OP-ED: Protecting lives and livelihoods
Over the past six weeks, Pennsylvanians have been forced to battle a deadly and invisible virus, which has wreaked havoc on our communities and killed thousands of our loved ones. The novel coronavirus has not only threatened the public health of our communities, it has placed the livelihoods of millions of at risk.
In the time since Gov. Tom Wolf ordered “nonessential” businesses on March 19 to close, more than 1.6 million Pennsylvanians, approximately 25% of the state’s workforce, have been forced to file for unemployment. For many of these workers, not only has their current livelihood been placed at risk, but many saw their retirement savings suffer as stocks dropped by 5,000 points.
As we have done countless times before, Pennsylvanians banded together and did our part to flatten the curve. This has been reflected in the data from the Department of Health over the past few weeks with a steady decline in new cases. Recognizing the progress made by the commonwealth, House Republicans began trying to lay the groundwork for our road to recovery.
Over the past two weeks, we have passed legislation that would have allowed our economy to reopen by May 2 if they could meet guidelines from the Center for Disease Control and Prevention and the Department of Homeland Security. Unfortunately, Wolf opted to veto Senate Bill 613 and take a unilateral approach to allow only limited construction to begin on May 8. He has since reversed his position allowing construction to reopen on May 1 but kept restrictions in place for the rest of the economy.
Since the governor and his allies in the legislature routinely state that Pennsylvania’s approach to handling the virus and our economy must be led by data and health experts, I think it’s important for people to understand what both are telling us. According to data released by Health Department, Pennsylvania has seen an average decline in new cases over the past 14 days. This requirement was key in the White House’s guideline for beginning to reopen our economy.
UPMC, which was responsible for a COVID-19 vaccine approved for testing, announced they will resume elective surgeries. Their announcement contradicts the governor’s order but was based on an assessment by their medical staff on whether they could reopen while keeping their patients and the community safe.

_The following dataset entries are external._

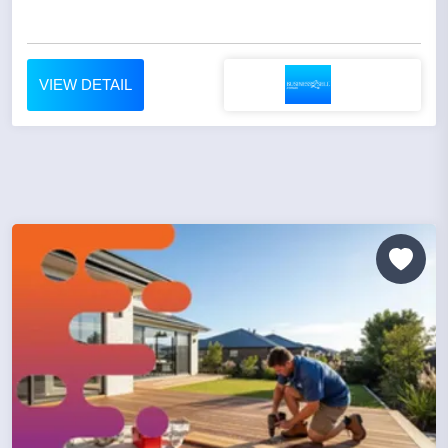
VIEW DETAIL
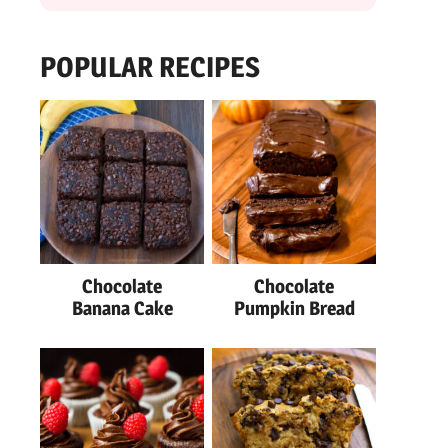
POPULAR RECIPES
Chocolate
Chocolate
Banana Cake
Pumpkin Bread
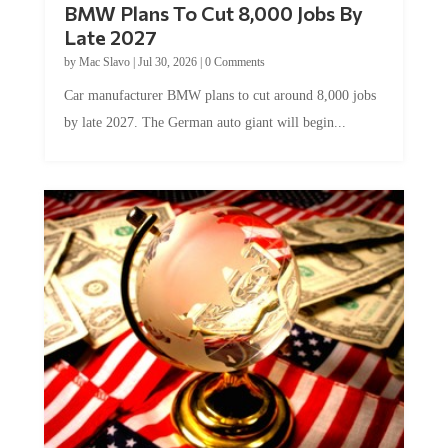
BMW Plans To Cut 8,000 Jobs By
Late 2027
by
Mac Slavo
|
Jul 30, 2026
|
0 Comments
Car manufacturer BMW plans to cut around 8,000 jobs
by late 2027. The German auto giant will begin...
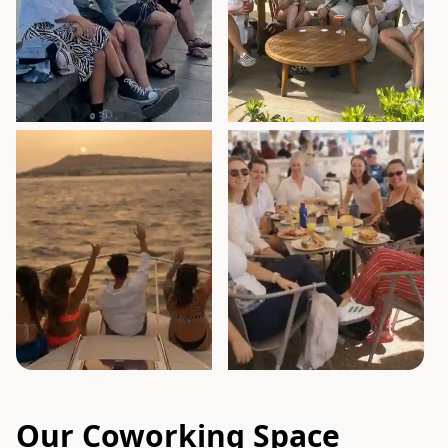
Our Coworking Space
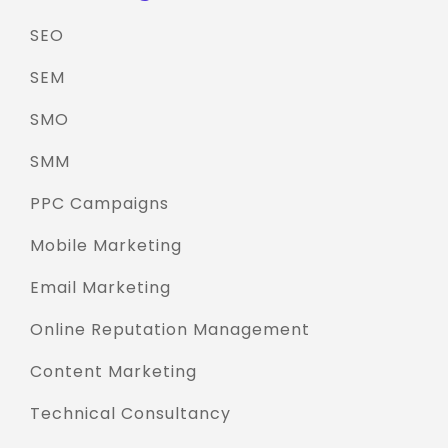
SEO
SEM
SMO
SMM
PPC Campaigns
Mobile Marketing
Email Marketing
Online Reputation Management
Content Marketing
Technical Consultancy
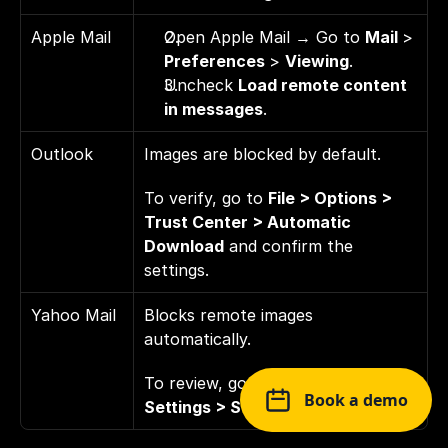
Apple Mail
Open Apple Mail → Go to 
Mail 
> 
Preferences 
> 
Viewing
. 
Uncheck 
Load remote content 
in messages
.
Outlook
Images are blocked by default. 
To verify, go to 
File > Options > 
Trust Center > Automatic 
Download
 and confirm the 
settings.
Yahoo Mail
Blocks remote images 
automatically. 
To review, go to 
Settings > More 
Book a demo
Settings > Security and Privacy
.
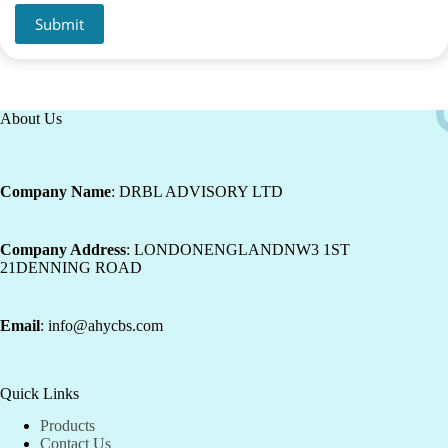
Submit
About Us
Company Name
: DRBL ADVISORY LTD
Company Address
: LONDONENGLANDNW3 1ST
21DENNING ROAD
Email
: info@ahycbs.com
Quick Links
Products
Contact Us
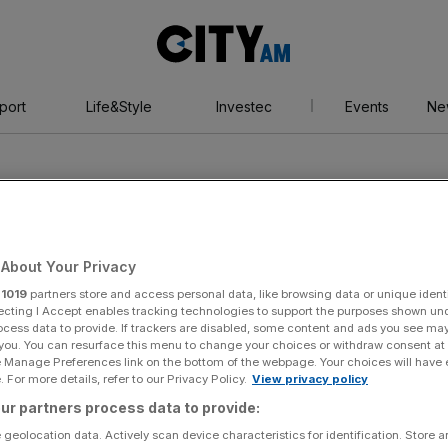
City
AM
port
Life&Style
Investec
Events
Ne
About Your Privacy
r
1019
partners store and access personal data, like browsing data or unique identi
rt
ecting I Accept enables tracking technologies to support the purposes shown un
ocess data to provide. If trackers are disabled, some content and ads you see ma
 you. You can resurface this menu to change your choices or withdraw consent at
e Manage Preferences link on the bottom of the webpage. Your choices will have e
 For more details, refer to our Privacy Policy.
View privacy policy
ur partners process data to provide:
 geolocation data. Actively scan device characteristics for identification. Store 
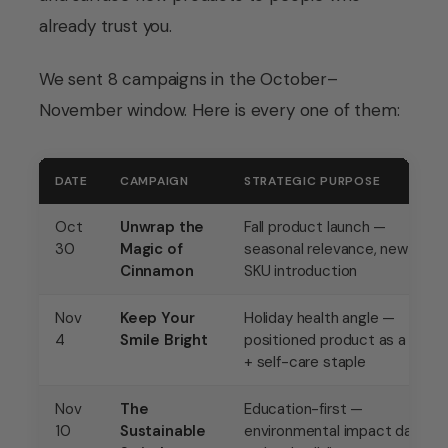
already trust you.
We sent 8 campaigns in the October–
November window. Here is every one of them:
DATE
CAMPAIGN
STRATEGIC PURPOSE
Oct
Unwrap the
Fall product launch —
30
Magic of
seasonal relevance, new
Cinnamon
SKU introduction
Nov
Keep Your
Holiday health angle —
4
Smile Bright
positioned product as a gift
+ self-care staple
Nov
The
Education-first —
10
Sustainable
environmental impact data,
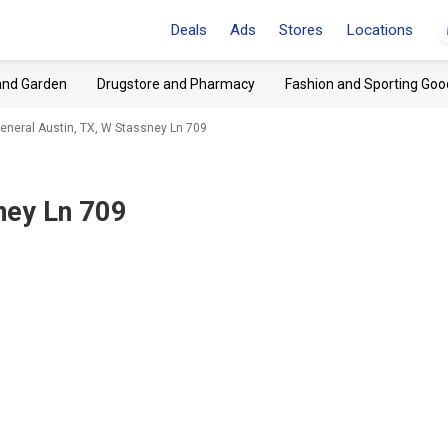
Deals
Ads
Stores
Locations
and Garden
Drugstore and Pharmacy
Fashion and Sporting Goo
General Austin, TX, W Stassney Ln 709
ney Ln 709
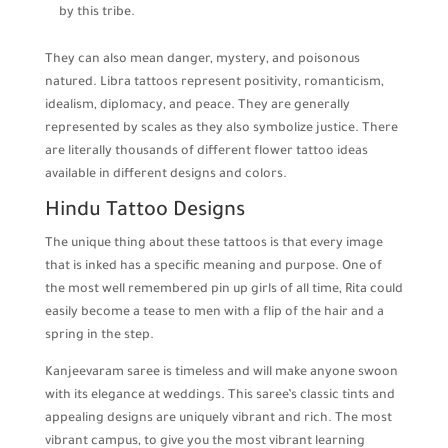
by this tribe.
They can also mean danger, mystery, and poisonous
natured. Libra tattoos represent positivity, romanticism,
idealism, diplomacy, and peace. They are generally
represented by scales as they also symbolize justice. There
are literally thousands of different flower tattoo ideas
available in different designs and colors.
Hindu Tattoo Designs
The unique thing about these tattoos is that every image
that is inked has a specific meaning and purpose. One of
the most well remembered pin up girls of all time, Rita could
easily become a tease to men with a flip of the hair and a
spring in the step.
Kanjeevaram saree is timeless and will make anyone swoon
with its elegance at weddings. This saree’s classic tints and
appealing designs are uniquely vibrant and rich. The most
vibrant campus, to give you the most vibrant learning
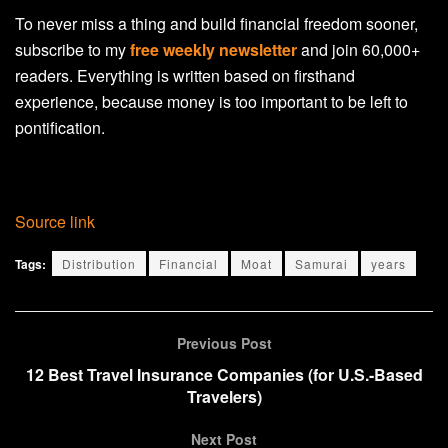
To never miss a thing and build financial freedom sooner,
subscribe to my
free weekly newsletter
and join 60,000+
readers. Everything is written based on firsthand
experience, because money is too important to be left to
pontification.
Source link
Tags:
Distribution
Financial
Moat
Samurai
years
Previous Post
12 Best Travel Insurance Companies (for U.S.-Based
Travelers)
Next Post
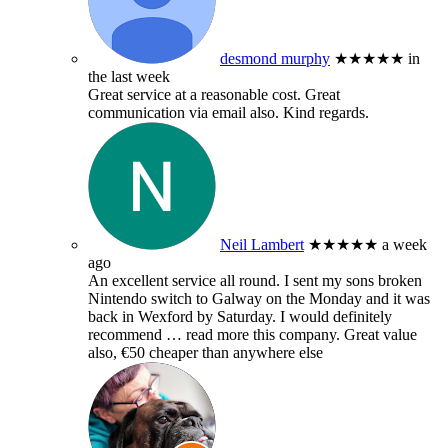
desmond murphy
★★★★★
in
the last week
Great service at a reasonable cost. Great
communication via email also. Kind regards.
Neil Lambert
★★★★★
a week
ago
An excellent service all round. I sent my sons broken
Nintendo switch to Galway on the Monday and it was
back in Wexford by Saturday. I would definitely
recommend
… read more
this company. Great value
also, €50 cheaper than anywhere else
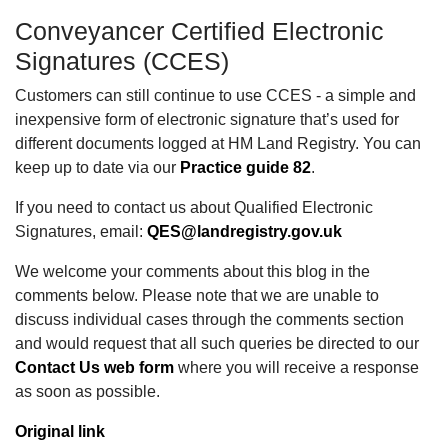
Conveyancer Certified Electronic
Signatures (CCES)
Customers can still continue to use CCES - a simple and
inexpensive form of electronic signature that’s used for
different documents logged at HM Land Registry. You can
keep up to date via our
Practice guide 82
.
If you need to contact us about Qualified Electronic
Signatures, email:
QES@landregistry.gov.uk
We welcome your comments about this blog in the
comments below. Please note that we are unable to
discuss individual cases through the comments section
and would request that all such queries be directed to our
Contact Us web form
where you will receive a response
as soon as possible.
Original link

At the same time, data collected from the states shows many of the 42 states that permitted economic activity using the federal guidelines, which Senate Bill 613 would have required the governor to follow, have fewer cases per million people than Pennsylvania. This includes states such as Florida and Texas, which have 9 million and 16 million more residents, respectively, than Pennsylvania. Keep in mind these states, with vastly larger populations, have significantly lower number of cases despite allowing more economic activity than Pennsylvania.
Reopening the economy should not only be based on public health data, but on economic data as well. According to the former head of the Small Business Administration, who served under President Barrack Obama, 20% to 30% of small businesses could never reopen under the best of scenarios. Putting this into perspective, small businesses employed approximately 2.4 million Pennsylvanians. If the commonwealth were to lose 20% of its small businesses this means 480,000 Pennsylvanians, nearly 10% of our workforce, could permanently be jobless.
There is no mistaking the dangers presented by the virus. However, we must also realize the devastating impact of the reaction on people’s livelihoods. Since March 15, 1.6 million have filed for unemployment compensation, and my office has been flooded with calls from Pennsylvanians struggling to receive unemployment benefits. Too often, these residents have gone a month or longer without pay and are worried about falling behind on their mortgage and putting food on the table.
While I appreciate the governor finally putting forward a plan for reopening our commonwealth, the many desperate Pennsylvanians calling my office cannot afford to wait until May 8.
We heard repeatedly from the governor and the secretary of Health the goal was to “flatten the curve” and ensure our hospitals are not overrun. By all measurements, that goal has been achieved. We can fight this virus in a manner that protects people’s lives and their livelihoods. Now is the time to safely reopen.
— State Rep. Seth Grove is a Republican from Dover representing the 196th House District.